Begin at the first line below and copy each line exactly, ending with the line where "right elbow: (126, 534, 7)" appears.

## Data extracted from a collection
····················

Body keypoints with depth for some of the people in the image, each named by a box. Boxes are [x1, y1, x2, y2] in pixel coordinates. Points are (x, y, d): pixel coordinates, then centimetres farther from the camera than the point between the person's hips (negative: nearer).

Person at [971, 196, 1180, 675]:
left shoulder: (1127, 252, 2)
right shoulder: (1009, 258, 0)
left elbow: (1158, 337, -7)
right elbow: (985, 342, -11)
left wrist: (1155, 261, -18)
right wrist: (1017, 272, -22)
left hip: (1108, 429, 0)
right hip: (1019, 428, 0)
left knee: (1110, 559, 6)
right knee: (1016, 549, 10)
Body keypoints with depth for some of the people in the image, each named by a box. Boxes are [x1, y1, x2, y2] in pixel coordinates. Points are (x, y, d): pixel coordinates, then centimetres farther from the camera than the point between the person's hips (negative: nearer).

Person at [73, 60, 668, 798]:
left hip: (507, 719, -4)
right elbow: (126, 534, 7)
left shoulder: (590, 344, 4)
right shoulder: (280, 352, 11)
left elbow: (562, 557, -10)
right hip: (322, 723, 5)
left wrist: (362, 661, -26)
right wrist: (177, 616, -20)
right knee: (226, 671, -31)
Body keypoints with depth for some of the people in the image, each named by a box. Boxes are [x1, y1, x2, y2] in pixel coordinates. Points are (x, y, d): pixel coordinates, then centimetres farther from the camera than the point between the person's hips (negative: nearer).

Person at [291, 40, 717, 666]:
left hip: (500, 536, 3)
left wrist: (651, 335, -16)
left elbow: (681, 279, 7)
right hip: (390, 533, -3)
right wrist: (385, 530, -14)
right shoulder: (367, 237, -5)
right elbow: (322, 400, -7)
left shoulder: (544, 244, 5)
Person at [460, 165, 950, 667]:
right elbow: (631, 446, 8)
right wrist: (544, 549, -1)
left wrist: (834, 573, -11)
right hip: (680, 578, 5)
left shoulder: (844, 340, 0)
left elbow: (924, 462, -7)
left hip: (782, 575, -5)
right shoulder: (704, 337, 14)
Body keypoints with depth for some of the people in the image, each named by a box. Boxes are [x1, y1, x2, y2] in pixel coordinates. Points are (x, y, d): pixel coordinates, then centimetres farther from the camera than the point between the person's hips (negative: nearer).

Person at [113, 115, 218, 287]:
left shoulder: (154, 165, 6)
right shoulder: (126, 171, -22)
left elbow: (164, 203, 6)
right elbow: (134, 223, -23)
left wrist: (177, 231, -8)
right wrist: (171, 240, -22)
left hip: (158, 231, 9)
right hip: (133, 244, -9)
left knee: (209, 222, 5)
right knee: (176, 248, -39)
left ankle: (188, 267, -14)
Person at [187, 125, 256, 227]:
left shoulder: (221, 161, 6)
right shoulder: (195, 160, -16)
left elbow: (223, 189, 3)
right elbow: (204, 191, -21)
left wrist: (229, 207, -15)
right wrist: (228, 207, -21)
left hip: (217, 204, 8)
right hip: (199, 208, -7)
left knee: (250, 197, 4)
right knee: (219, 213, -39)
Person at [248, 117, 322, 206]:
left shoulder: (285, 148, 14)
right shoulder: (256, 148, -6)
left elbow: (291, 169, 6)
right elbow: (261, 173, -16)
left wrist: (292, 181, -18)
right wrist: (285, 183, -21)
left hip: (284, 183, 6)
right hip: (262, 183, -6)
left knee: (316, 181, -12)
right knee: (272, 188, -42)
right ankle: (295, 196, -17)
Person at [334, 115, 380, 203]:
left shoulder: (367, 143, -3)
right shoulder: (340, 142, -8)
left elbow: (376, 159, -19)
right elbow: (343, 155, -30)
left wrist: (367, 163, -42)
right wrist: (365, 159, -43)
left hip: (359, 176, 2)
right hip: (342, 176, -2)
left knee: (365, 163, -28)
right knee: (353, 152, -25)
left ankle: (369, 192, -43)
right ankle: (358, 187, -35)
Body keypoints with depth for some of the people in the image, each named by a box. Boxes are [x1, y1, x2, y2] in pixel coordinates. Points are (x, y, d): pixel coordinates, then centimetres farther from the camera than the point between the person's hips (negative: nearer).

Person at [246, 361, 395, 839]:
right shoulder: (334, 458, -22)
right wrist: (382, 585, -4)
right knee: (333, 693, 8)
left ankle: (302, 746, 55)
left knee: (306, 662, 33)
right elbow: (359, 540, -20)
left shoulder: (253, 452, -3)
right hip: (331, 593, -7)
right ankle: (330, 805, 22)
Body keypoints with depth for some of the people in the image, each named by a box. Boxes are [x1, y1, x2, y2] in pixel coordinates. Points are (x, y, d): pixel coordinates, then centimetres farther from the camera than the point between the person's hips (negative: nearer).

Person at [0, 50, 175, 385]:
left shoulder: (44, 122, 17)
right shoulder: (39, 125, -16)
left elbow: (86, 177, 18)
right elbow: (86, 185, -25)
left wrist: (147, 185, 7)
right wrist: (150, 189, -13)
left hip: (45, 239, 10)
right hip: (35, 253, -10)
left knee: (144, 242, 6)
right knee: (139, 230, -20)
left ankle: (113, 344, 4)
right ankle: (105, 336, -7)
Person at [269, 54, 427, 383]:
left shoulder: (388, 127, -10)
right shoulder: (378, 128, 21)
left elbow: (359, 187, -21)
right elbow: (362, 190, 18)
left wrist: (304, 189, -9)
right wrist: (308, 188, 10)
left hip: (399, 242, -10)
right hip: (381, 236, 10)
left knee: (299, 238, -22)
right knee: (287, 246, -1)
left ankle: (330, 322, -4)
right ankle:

····················

## Task result
Body keypoints with depth for some of the people in the image, each named by a box. Boxes are [x1, y1, x2, y2] in pixel coordinates. Points are (x, y, d): pixel coordinates, then centimetres farther from the camera than the point between the person's hips (negative: nearer).

Person at [971, 196, 1180, 675]:
left shoulder: (1127, 252, 2)
right shoulder: (1009, 258, 0)
left elbow: (1158, 337, -7)
right elbow: (985, 342, -11)
left wrist: (1155, 261, -18)
right wrist: (1017, 272, -22)
left hip: (1108, 429, 0)
right hip: (1019, 428, 0)
left knee: (1110, 559, 6)
right knee: (1016, 549, 10)
Body keypoints with depth for some of the people in the image, each named by a box. Boxes are [x1, y1, x2, y2] in pixel coordinates. Points are (x, y, d): pixel coordinates, then centimetres farther from the camera than the point between the person's hips (negative: nearer).

Person at [73, 60, 668, 798]:
left hip: (507, 719, -4)
right elbow: (126, 534, 7)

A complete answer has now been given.